In polars
where dt
is a dataFrame
dt.with_columns(
new_column = pl.lit('some_text')
)
Will add a new column named new_column
of some_text
And
dt.insert_at_idx(index:int, series:series)
Will insert a series
at a given index
But is there a way to combine the two tasks i.e. add a pl.lit()
at a specific index.
I tried
dt.insert_at_idx(index:int, pl.lit("some_text"))
but that did not work.
Does anyone know how to pl.lit()
at a specified index?
I would do it by first creating a list of the existing columns, then add the new column as an expression to that list using .insert
, and finally use select
to get the columns in that order.
df = pl.DataFrame(data={'a':[1,2,3], 'b':[2,3,4], 'c':[3,4,5]})
cols=df.columns
cols.insert(2, pl.lit('some_text').alias("newcol"))
df=df.select(cols)
df
shape: (3, 4)
┌─────┬─────┬───────────┬─────┐
│ a ┆ b ┆ newcol ┆ c │
│ --- ┆ --- ┆ --- ┆ --- │
│ i64 ┆ i64 ┆ str ┆ i64 │
╞═════╪═════╪═══════════╪═════╡
│ 1 ┆ 2 ┆ some_text ┆ 3 │
│ 2 ┆ 3 ┆ some_text ┆ 4 │
│ 3 ┆ 4 ┆ some_text ┆ 5 │
└─────┴─────┴───────────┴─────┘
I think the methods that modify the df in place might become deprecated at some point so it may be best to not use them or at least not count on them. I'm not even sure if there are others. You could shortcut the above with a custom function like:
def with_at_idx(df, index, *args, **kwargs):
if len(args)+len(kwargs)>1:
raise ValueError("Only one new column allowed")

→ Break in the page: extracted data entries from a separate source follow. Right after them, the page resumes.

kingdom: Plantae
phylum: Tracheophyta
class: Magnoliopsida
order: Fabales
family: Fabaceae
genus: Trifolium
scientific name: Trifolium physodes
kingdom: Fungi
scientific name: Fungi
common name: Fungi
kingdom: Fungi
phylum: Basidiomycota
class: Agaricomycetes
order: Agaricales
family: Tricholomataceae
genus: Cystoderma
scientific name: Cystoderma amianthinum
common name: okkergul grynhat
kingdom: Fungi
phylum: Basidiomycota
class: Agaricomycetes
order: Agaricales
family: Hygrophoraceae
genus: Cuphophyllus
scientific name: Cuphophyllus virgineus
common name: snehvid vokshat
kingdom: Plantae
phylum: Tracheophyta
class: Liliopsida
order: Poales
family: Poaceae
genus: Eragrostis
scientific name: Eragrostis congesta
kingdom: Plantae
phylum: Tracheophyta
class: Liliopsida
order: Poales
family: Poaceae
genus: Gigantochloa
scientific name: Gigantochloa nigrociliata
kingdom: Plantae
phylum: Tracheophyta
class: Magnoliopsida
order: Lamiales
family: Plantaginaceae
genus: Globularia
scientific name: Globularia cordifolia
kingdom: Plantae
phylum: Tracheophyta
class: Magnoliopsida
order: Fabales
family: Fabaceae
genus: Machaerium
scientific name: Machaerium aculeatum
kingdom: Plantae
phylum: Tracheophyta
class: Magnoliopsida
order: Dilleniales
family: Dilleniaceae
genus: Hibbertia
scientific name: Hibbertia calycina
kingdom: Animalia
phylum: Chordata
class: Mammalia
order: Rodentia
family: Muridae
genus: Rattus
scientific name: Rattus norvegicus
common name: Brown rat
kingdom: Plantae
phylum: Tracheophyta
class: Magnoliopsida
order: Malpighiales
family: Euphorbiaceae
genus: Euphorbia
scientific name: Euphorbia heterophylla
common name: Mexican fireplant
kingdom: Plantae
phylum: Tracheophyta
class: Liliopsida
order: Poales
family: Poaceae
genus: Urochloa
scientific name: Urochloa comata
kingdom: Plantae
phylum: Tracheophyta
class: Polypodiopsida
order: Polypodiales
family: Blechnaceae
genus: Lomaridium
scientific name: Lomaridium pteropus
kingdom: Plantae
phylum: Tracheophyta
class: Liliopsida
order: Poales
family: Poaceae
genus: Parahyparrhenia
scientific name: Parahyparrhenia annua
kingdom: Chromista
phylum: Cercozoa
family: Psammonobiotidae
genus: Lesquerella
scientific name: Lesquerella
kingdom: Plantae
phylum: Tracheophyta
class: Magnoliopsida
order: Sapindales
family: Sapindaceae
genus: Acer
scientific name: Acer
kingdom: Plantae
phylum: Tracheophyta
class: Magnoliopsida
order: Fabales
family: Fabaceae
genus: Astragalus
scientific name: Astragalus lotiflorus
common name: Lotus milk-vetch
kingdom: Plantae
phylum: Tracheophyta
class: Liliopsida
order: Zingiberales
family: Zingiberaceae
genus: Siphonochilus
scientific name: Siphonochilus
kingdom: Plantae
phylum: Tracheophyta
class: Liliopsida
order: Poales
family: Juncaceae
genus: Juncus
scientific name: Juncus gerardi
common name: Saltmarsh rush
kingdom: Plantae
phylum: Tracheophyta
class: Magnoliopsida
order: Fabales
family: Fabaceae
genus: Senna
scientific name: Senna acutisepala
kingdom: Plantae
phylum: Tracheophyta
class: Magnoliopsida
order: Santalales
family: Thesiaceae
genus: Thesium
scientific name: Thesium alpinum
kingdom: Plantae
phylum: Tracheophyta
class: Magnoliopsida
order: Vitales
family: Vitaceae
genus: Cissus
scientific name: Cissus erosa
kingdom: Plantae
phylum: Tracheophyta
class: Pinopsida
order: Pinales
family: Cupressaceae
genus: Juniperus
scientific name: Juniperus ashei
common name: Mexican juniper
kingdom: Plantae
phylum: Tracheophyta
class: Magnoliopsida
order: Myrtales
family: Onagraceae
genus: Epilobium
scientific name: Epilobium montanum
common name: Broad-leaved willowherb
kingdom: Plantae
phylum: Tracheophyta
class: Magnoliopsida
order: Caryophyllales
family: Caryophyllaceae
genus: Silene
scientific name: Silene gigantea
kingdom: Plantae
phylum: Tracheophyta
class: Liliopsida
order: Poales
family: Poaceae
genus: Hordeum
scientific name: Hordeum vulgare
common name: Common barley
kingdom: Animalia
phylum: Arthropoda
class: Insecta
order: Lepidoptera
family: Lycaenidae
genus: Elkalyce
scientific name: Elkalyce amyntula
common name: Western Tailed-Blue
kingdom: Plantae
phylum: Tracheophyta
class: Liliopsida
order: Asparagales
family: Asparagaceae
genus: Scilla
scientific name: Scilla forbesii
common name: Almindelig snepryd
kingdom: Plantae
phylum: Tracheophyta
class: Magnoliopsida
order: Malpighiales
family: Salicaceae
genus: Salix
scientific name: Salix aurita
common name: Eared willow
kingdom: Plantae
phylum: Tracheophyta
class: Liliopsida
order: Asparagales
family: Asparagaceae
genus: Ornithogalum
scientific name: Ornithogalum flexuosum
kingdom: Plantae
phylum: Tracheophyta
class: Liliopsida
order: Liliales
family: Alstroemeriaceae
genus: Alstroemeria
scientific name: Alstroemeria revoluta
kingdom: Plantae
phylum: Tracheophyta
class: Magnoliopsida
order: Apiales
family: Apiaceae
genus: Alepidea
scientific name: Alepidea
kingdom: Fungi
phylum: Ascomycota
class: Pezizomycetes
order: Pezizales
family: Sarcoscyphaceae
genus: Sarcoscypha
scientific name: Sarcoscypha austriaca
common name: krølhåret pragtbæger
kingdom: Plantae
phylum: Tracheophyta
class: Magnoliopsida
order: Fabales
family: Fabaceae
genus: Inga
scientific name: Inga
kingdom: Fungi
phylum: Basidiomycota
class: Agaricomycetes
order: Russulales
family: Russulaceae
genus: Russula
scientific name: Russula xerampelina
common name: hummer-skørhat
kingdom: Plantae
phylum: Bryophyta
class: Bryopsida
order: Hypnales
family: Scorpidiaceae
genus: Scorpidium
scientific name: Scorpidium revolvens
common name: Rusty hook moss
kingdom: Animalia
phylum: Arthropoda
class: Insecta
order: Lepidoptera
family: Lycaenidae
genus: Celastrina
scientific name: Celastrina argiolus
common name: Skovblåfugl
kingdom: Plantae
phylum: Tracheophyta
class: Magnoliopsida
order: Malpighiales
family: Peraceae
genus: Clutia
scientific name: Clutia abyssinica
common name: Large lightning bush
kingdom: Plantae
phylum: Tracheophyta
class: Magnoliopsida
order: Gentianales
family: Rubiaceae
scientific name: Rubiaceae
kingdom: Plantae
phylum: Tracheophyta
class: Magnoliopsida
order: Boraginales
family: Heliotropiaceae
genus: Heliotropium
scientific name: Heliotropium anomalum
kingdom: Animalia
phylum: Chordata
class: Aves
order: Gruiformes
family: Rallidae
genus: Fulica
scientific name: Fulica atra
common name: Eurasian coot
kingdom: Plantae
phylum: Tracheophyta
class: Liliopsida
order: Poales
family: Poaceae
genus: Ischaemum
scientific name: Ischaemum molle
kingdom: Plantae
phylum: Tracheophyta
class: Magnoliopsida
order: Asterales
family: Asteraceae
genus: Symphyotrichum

# You could, of course, take out this error and the for
# loops will continue to work but then you need to deal
# with precedent between args and kwargs
cols=df.columns
for arg in args:
cols.insert(index, arg)
for colname, arg in kwargs.items():
cols.insert(index, arg.alias(colname))
return df.select(cols)
pl.DataFrame.with_at_idx=with_at_idx
Then you can do:
df.with_at_idx(2, new_column=pl.lit(5))
shape: (3, 4)
┌─────┬─────┬────────────┬─────┐
│ a ┆ b ┆ new_column ┆ c │
│ --- ┆ --- ┆ --- ┆ --- │
│ i64 ┆ i64 ┆ i32 ┆ i64 │
╞═════╪═════╪════════════╪═════╡
│ 1 ┆ 2 ┆ 5 ┆ 3 │
│ 2 ┆ 3 ┆ 5 ┆ 4 │
│ 3 ┆ 4 ┆ 5 ┆ 5 │
└─────┴─────┴────────────┴─────┘
OR
df.with_at_idx(1, pl.lit("some_text").alias("newcol"))
shape: (3, 4)
┌─────┬───────────┬─────┬─────┐
│ a ┆ newcol ┆ b ┆ c │
│ --- ┆ --- ┆ --- ┆ --- │
│ i64 ┆ str ┆ i64 ┆ i64 │
╞═════╪═══════════╪═════╪═════╡
│ 1 ┆ some_text ┆ 2 ┆ 3 │
│ 2 ┆ some_text ┆ 3 ┆ 4 │
│ 3 ┆ some_text ┆ 4 ┆ 5 │
└─────┴───────────┴─────┴─────┘
This does NOT modify the df in place so you'd need to do
df=df.with_at_idx(...)
to modify the underlying df.